■ ARBEITSAUFTRAG
Gib aus dem Text über St. Paulis Trainingslager den Abschnitt von „Hamburg. Es war“ bis einschließlich „können: Sören Gonther.“ wortgetreu wieder.

■ TEXTABSCHNITT
------------------------------------------------
In St. Paulis zweitem Trainingslager schafft der lange verletzte “Professor“ die physische Grundlage für das bevorstehende Comeback.

Hamburg. Es war vor einer Woche in Barsinghausen. St. Paulis Trainer André Schubert verkniff sich am Schlusstag im Sporthotel Fuchsbachtal eine Bemerkung zu seinem spärlich besetzten Kader und richtete den Blick lieber nach vorne. "Ich hoffe, dass wir in Bad Lippspringe zwei Spieler mehr dabeihaben werden." Ein Wunsch, der erfüllt wird. Wenn die Mannschaft am Sonntagmorgen über den 90-minütigen Umweg bei Eintracht Nordhorn Richtung Ostwestfalen zum zweiten Trainingslager der Vorbereitung aufbricht, wird mit Akaki Gogia ein neuer dabei sein. Und selbst wenn die Entscheidung über eine Mitnahme von Talent Linus Büchler sowie der Testspieler Alexander Langlitz und Florin Kringe am heutigen Sonnabend negativ ausfallen sollte, wird auch ein zweiter Neuzugang den Trainingsbetrieb verstärken, der bisher nur vereinzelt hatte mitwirken können: Sören Gonther.
------------------------------------------------
■ BEREITGESTELLTE ANGABEN

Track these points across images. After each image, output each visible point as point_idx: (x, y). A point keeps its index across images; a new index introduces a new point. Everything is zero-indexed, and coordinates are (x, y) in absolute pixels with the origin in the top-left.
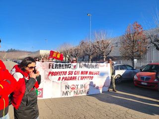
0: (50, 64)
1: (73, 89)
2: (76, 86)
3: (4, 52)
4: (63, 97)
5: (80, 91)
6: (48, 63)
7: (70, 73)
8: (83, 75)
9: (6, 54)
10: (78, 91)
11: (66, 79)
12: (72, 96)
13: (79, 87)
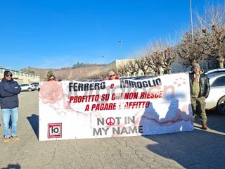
0: (70, 84)
1: (110, 124)
2: (116, 120)
3: (68, 68)
4: (94, 137)
5: (124, 128)
6: (68, 82)
7: (106, 97)
8: (129, 101)
9: (72, 71)
10: (121, 129)
11: (98, 108)
12: (110, 136)
13: (122, 121)
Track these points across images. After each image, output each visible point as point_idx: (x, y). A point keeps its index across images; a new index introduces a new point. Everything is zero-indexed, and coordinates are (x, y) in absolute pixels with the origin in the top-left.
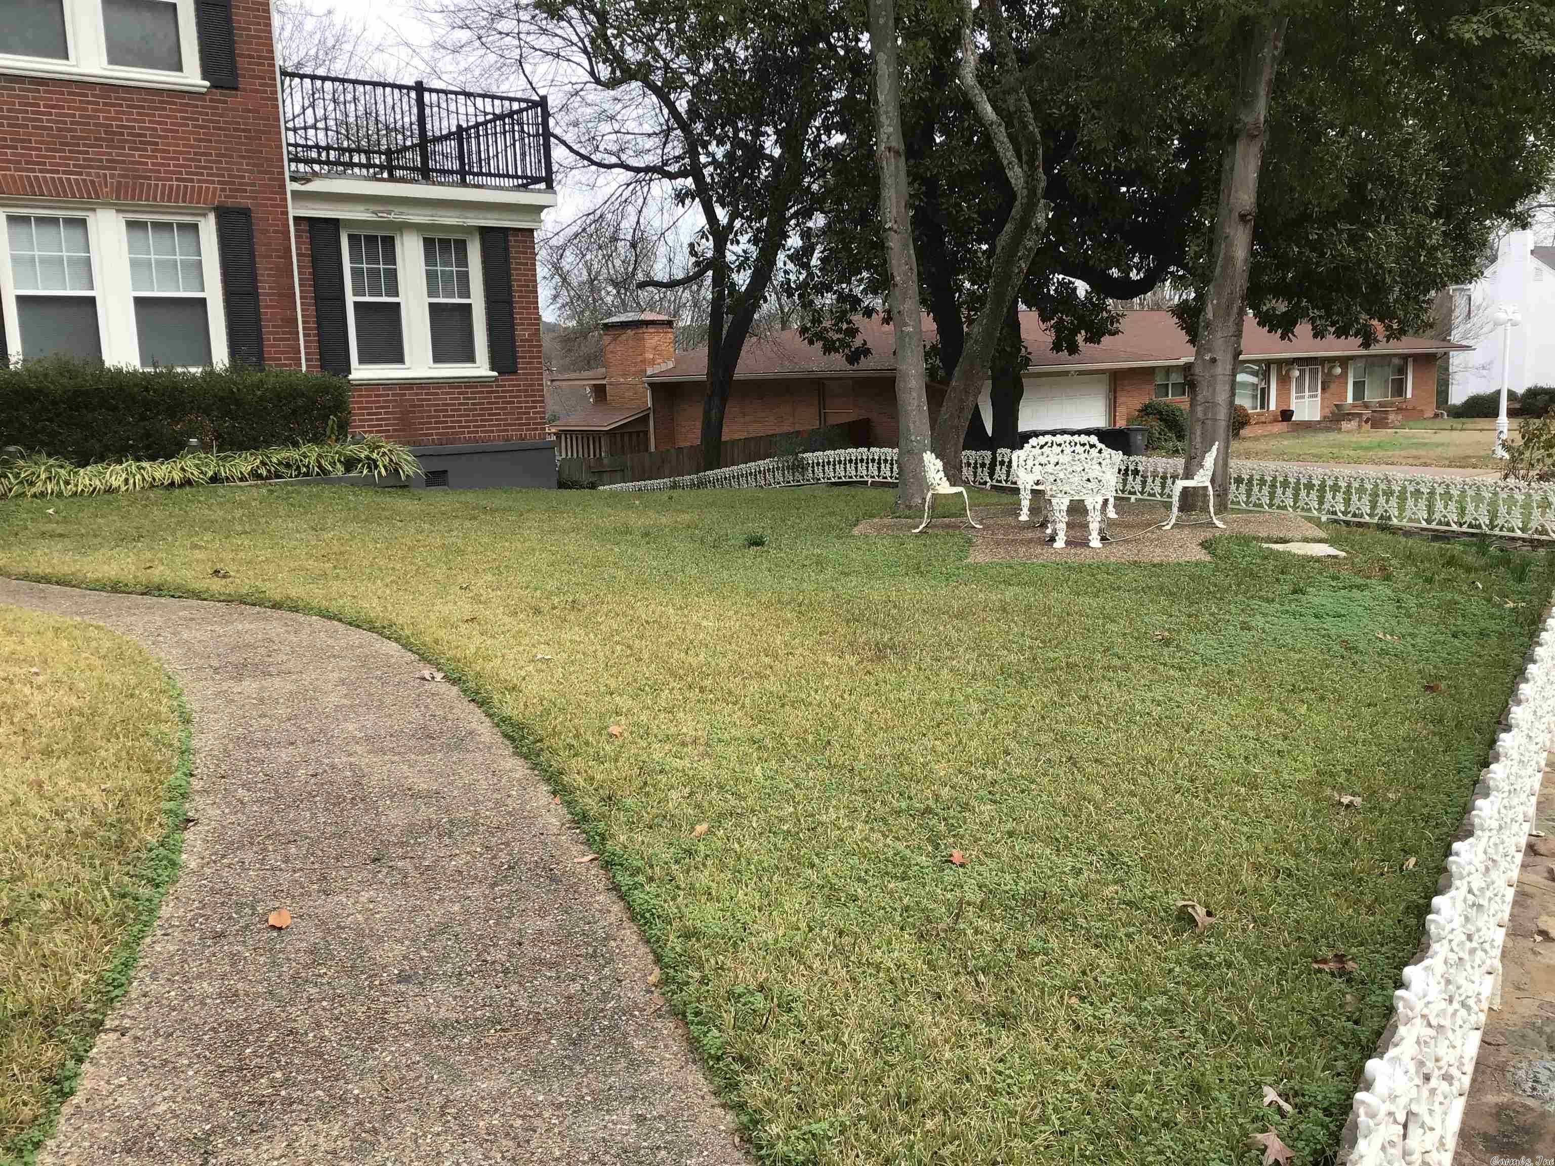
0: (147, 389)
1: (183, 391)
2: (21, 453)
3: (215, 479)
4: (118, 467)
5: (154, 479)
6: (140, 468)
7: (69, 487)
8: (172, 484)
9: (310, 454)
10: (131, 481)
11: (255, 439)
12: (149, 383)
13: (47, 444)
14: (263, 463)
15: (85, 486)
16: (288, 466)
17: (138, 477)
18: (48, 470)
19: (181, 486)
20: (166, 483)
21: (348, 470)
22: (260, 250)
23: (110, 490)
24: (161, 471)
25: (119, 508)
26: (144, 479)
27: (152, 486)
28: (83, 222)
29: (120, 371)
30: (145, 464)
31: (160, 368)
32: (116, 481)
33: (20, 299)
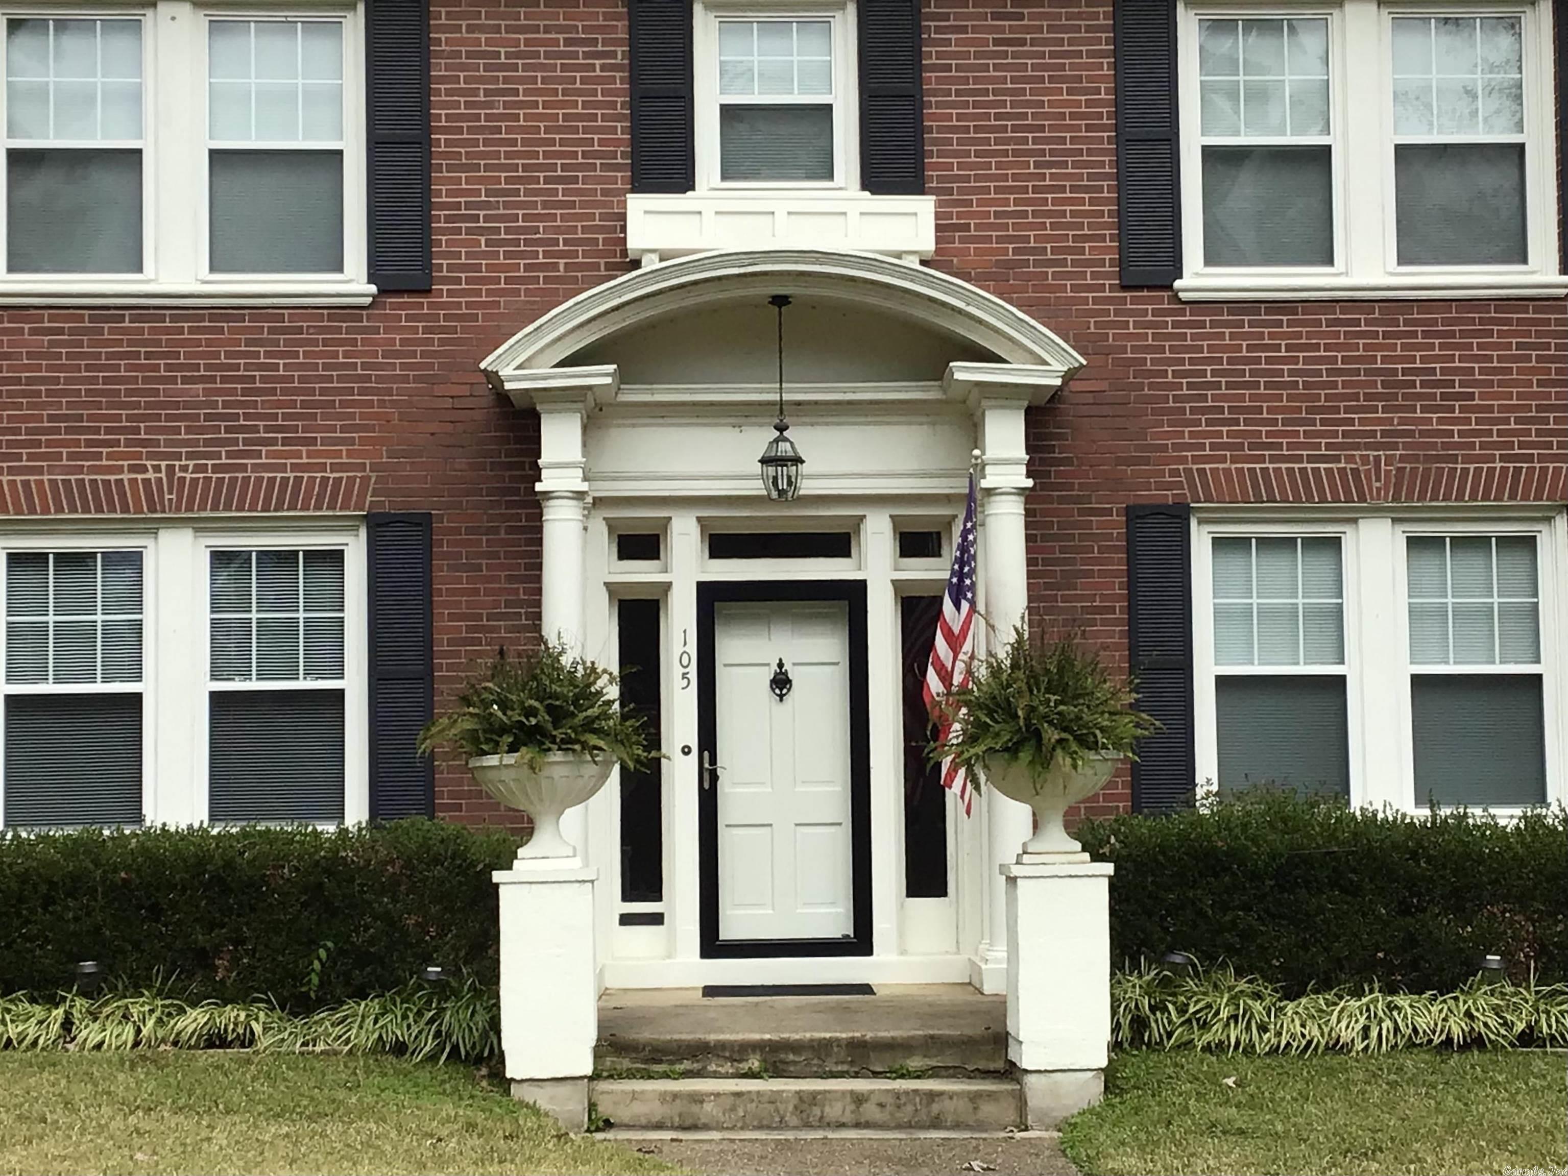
0: (1414, 856)
1: (1481, 859)
2: (1194, 966)
3: (1528, 1038)
4: (1354, 1004)
5: (1415, 1030)
6: (1391, 1007)
7: (1266, 1037)
8: (1447, 1044)
10: (1374, 1034)
12: (1419, 844)
13: (1238, 952)
15: (1293, 1036)
17: (1387, 1024)
18: (1234, 1000)
19: (1465, 1047)
20: (1436, 1041)
23: (1336, 1048)
24: (1430, 1014)
25: (1346, 1086)
26: (1397, 1029)
27: (1411, 1045)
28: (1335, 543)
29: (1370, 820)
30: (1402, 1001)
31: (1445, 811)
32: (1348, 1032)
33: (1223, 682)
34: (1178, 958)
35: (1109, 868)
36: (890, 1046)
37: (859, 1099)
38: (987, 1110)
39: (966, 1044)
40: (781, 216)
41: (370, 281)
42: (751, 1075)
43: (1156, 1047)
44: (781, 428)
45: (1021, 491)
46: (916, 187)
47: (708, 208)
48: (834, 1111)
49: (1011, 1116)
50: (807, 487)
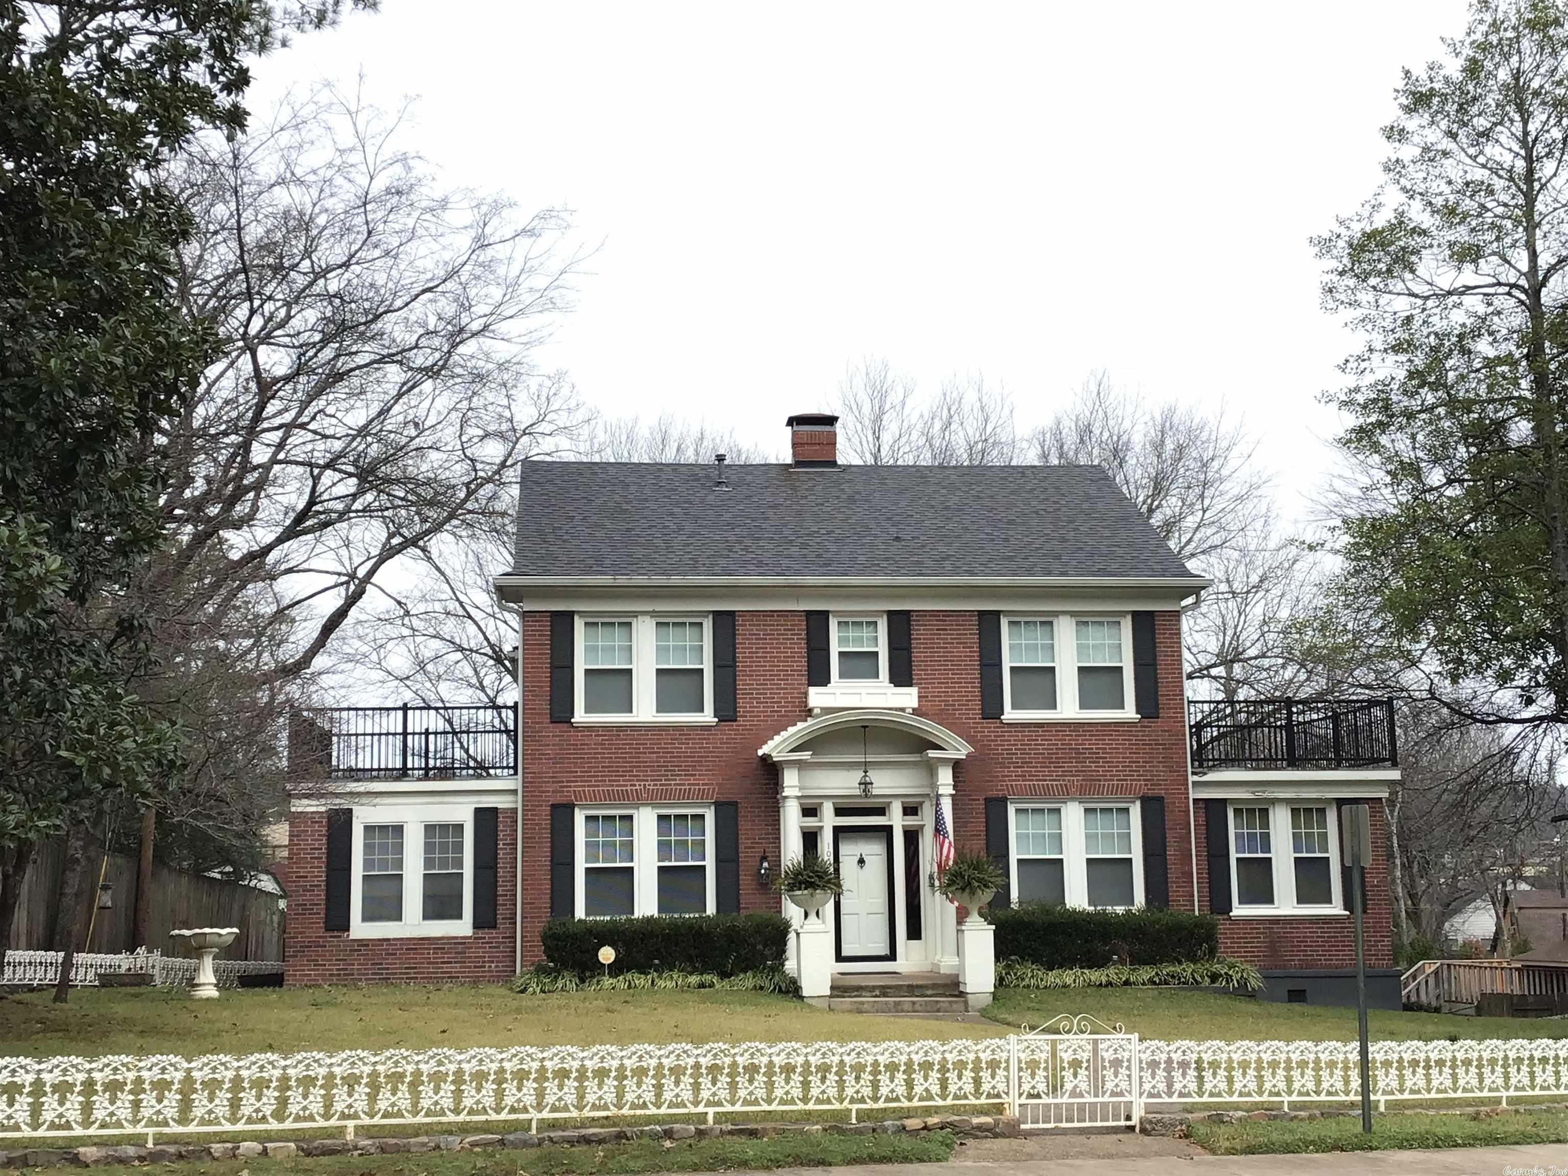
0: (1089, 923)
1: (1111, 925)
2: (1019, 960)
3: (1127, 983)
4: (1071, 972)
5: (1091, 981)
6: (1083, 973)
7: (1043, 982)
8: (1101, 985)
9: (1187, 969)
10: (1077, 981)
11: (1154, 958)
12: (1090, 919)
13: (1032, 956)
14: (1157, 974)
15: (1052, 982)
16: (1173, 977)
17: (1081, 978)
18: (1032, 971)
19: (1106, 986)
20: (1097, 983)
21: (1213, 982)
22: (1168, 824)
23: (1065, 986)
24: (1095, 975)
25: (1069, 997)
26: (1085, 980)
27: (1089, 985)
28: (1058, 811)
29: (1074, 911)
30: (1086, 971)
31: (1099, 908)
32: (1069, 981)
33: (1019, 861)
34: (1013, 958)
35: (993, 927)
36: (921, 987)
37: (914, 1003)
38: (955, 1006)
39: (945, 986)
40: (864, 695)
41: (715, 716)
42: (876, 996)
43: (1007, 986)
44: (866, 772)
45: (951, 795)
46: (910, 684)
47: (838, 692)
48: (906, 1007)
49: (962, 1009)
50: (875, 792)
------------------------------------------------
■ ERGEBNIS
Hamburg. Es war vor einer Woche in Barsinghausen. St. Paulis Trainer André Schubert verkniff sich am Schlusstag im Sporthotel Fuchsbachtal eine Bemerkung zu seinem spärlich besetzten Kader und richtete den Blick lieber nach vorne. "Ich hoffe, dass wir in Bad Lippspringe zwei Spieler mehr dabeihaben werden." Ein Wunsch, der erfüllt wird. Wenn die Mannschaft am Sonntagmorgen über den 90-minütigen Umweg bei Eintracht Nordhorn Richtung Ostwestfalen zum zweiten Trainingslager der Vorbereitung aufbricht, wird mit Akaki Gogia ein neuer dabei sein. Und selbst wenn die Entscheidung über eine Mitnahme von Talent Linus Büchler sowie der Testspieler Alexander Langlitz und Florin Kringe am heutigen Sonnabend negativ ausfallen sollte, wird auch ein zweiter Neuzugang den Trainingsbetrieb verstärken, der bisher nur vereinzelt hatte mitwirken können: Sören Gonther.